He was let off easy, and no one will forget it.
For those looking to become professionals in the world of criminal justice, the new face of rape is Brock Turner.
Last week, Washington State University freshman Hannah Kendall Shuman was finishing up homework for her Criminal Justice 101 class when she ran across a disturbing mugshot of Turner in her textbook, “Introduction to Criminal Justice: Systems, Diversity, and Change 2nd Edition.”
Shuman posted a photo of the textbook on Facebook with the caption, “He may have been able to get out of prison time but in my Criminal Justice 101 textbook, Brock Turner is the definition of rape, so he’s got that goin for him.”
In 2016, Turner, then a 20-year-old Stanford University swimmer, was found guilty on three felony sexual assault counts after being caught raping an unconscious woman outside of a fraternity party in 2015. But, unbelievably, Turner was only sentenced to six months in prison and three years of probation — of which he served only three months. The decision has been widely criticized as being far too lenient and an obvious example white male privilege.
The textbook, written by Callie Marie Rennison and Mary J. Dodge, describes why Turner has earned the dubious distinction of being the face of rape. “Turner, a student at Stanford University, was caught in the act, and ultimately convicted of three felony charges: assault with intent to rape an intoxicated woman, sexually penetrating an intoxicated person with a foreign object, and sexually penetrating an unconscious person with a foreign object,” the textbook reads. “Turner’s victim was unconscious during the attack, as it happened behind a trash container outside of the Kappa Alpha fraternity house on campus.”

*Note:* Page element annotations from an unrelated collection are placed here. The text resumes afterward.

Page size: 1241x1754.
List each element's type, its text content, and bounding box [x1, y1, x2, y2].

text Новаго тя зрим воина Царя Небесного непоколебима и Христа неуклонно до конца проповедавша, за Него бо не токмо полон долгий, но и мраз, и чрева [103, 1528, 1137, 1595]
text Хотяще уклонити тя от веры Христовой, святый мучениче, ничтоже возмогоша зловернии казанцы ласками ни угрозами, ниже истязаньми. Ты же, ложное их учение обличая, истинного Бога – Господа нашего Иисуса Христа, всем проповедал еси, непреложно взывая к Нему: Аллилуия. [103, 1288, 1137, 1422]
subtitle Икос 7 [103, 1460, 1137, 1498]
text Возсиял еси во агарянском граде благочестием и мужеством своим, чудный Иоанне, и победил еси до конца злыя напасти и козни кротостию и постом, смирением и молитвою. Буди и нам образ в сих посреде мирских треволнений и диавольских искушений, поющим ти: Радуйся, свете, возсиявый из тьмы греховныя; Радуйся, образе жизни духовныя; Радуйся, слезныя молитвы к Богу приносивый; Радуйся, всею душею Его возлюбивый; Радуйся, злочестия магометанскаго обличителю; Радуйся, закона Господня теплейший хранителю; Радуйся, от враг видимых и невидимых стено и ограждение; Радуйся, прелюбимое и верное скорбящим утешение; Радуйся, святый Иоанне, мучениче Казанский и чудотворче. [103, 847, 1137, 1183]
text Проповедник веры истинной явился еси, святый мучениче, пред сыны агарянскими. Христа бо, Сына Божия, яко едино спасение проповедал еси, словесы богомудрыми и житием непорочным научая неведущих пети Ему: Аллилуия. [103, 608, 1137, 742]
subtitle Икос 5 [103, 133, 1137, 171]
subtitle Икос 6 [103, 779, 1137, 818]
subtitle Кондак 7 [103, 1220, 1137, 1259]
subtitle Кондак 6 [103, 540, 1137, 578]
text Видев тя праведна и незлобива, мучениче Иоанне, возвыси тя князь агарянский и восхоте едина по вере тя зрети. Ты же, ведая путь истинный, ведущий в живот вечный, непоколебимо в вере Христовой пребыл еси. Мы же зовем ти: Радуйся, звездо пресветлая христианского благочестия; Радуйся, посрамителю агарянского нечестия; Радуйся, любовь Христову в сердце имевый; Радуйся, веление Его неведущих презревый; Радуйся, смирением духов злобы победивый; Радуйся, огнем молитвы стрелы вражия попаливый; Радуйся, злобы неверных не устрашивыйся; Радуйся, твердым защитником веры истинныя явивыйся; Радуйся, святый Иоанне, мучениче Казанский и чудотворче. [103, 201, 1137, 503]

Although Turner’s sentence was lenient, he still lives with the consequences of his disgusting actions, and the “Introduction to Criminal Justice” photo is just one example. USA Swimming, the organization that manages most competitive swimming meets, announced that Turner would not be eligible for membership due to their no tolerance policy on sexual misconduct. And after returning home to Ohio to live with his parents, Turner registered as the highest level sex offender, and his neighbors will receive postcards announcing that he lives in their community.